Why are some people getting a connection-not-secure page when accessing my server, even though most people are getting a secure connection?

Question

I have a server containing just media (images). The media server has an SSL certificate purchased from GoDaddy.

If I go to

https://media.mydomain.com/media/SiteImages2/KHeadshot.jpg

it opens a page containing only the JPG image mentioned. I see the "secure" lock in Chrome, Firefox, and Safari on my Mac.

Most other members of our team also see the same thing.

But some team members get a warning page instead. The warning is different for different browsers, but for Firefox it reads, "Your connection is not secure. The owner of media.mydomain.com has configured their website improperly. To protect your information from being stolen, Firefox has not connected to this website."

Most of the few users with this problem only see this kind of message in Firefox. One also said they see it in Chrome and Safari. Most get a secure connection with the green "secure" lock with all browsers, like I do.

I talked to GoDaddy support and they patiently tried testing with all the URLs I gave them and to them they were able to get a secure connection each time and they said the site appears to be fine and the SSL certificate appears to be fine.

Their suggestion was to Google around and see if I could find an answer.

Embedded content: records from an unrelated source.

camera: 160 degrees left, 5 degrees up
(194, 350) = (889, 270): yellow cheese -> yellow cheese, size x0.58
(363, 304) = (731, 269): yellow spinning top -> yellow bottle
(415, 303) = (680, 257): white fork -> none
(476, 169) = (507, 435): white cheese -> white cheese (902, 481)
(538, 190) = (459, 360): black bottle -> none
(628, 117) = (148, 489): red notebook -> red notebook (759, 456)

So I came here.

I am not able to duplicate the problem myself, but the team testing results so far are as follows. I did have them clear their browser caches.

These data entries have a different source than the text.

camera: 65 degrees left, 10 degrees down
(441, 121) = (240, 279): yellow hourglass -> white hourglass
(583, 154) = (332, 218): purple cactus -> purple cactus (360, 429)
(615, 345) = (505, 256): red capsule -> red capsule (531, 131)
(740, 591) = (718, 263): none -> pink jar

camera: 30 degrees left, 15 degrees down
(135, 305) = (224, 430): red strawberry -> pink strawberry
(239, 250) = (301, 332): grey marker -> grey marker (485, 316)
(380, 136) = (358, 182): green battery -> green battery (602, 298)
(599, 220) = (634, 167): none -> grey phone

• Windows user: Chrome and Edge ok, Firefox not
• Mac user: Chrome, Firefox, Safari all ok
• Mac user: Chrome and Firefox ok
• Mac user: Chrome, Firefox, Sari all ok
• Mac user: Chrome and Safari ok, Firefox not
• Windows user: Edge ok
• Mac user: Firefox and Opera ok
• Mac user: Firefox, Chrome, and Safari all not ok

Any suggestions about what might be the cause for some users in some browsers?

Answer 1

Your server seems to be only sending the end-entity (server) certificate. Running:

openssl s_client -connect media.edweb.net:443

returns just the server certificate.

However, that certificate was signed by Starfield Secure Certificate Authority - G2 and that certificate also needs to be sent by your server. You need to talk to the server admin and point them in the direction of RFC 5246 Section 7.4.2. Once they understand their mistake, they then need to reconfigure their web server to send both the server and CA certificate.

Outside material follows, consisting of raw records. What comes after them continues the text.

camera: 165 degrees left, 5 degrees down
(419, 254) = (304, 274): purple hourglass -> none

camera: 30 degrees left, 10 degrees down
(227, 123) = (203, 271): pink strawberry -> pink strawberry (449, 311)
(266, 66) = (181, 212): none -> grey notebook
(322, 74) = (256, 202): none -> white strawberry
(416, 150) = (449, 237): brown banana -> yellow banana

Your site works for some clients for two reasons:

1. Your certificate has the Authority Information Access (AIA) extension which contains the URL of the missing CA certificate. Some clients (notably Microsoft and Chrome for Windows - unsure what does in the Apple world) use that URL to fetch the missing certificate. Others (notably Firefox) don't and will therefore fail to build the certificate chain, thereby showing errors.
2. Clients cache previously accessed certificates. Some of your users will have come across this missing CA certificate during routine browsing of correctly configured sites. The certificate will therefore be cached and can be used in the chain-building process when visiting your site. On the other hand, browsers which haven't cached it, will show errors.

Therefore, users who use browsers that don't use AIA and don't have the certificate cached will fail.

Users who use browsers that use the AIA extension or have the CA certificate cached will not show any errors.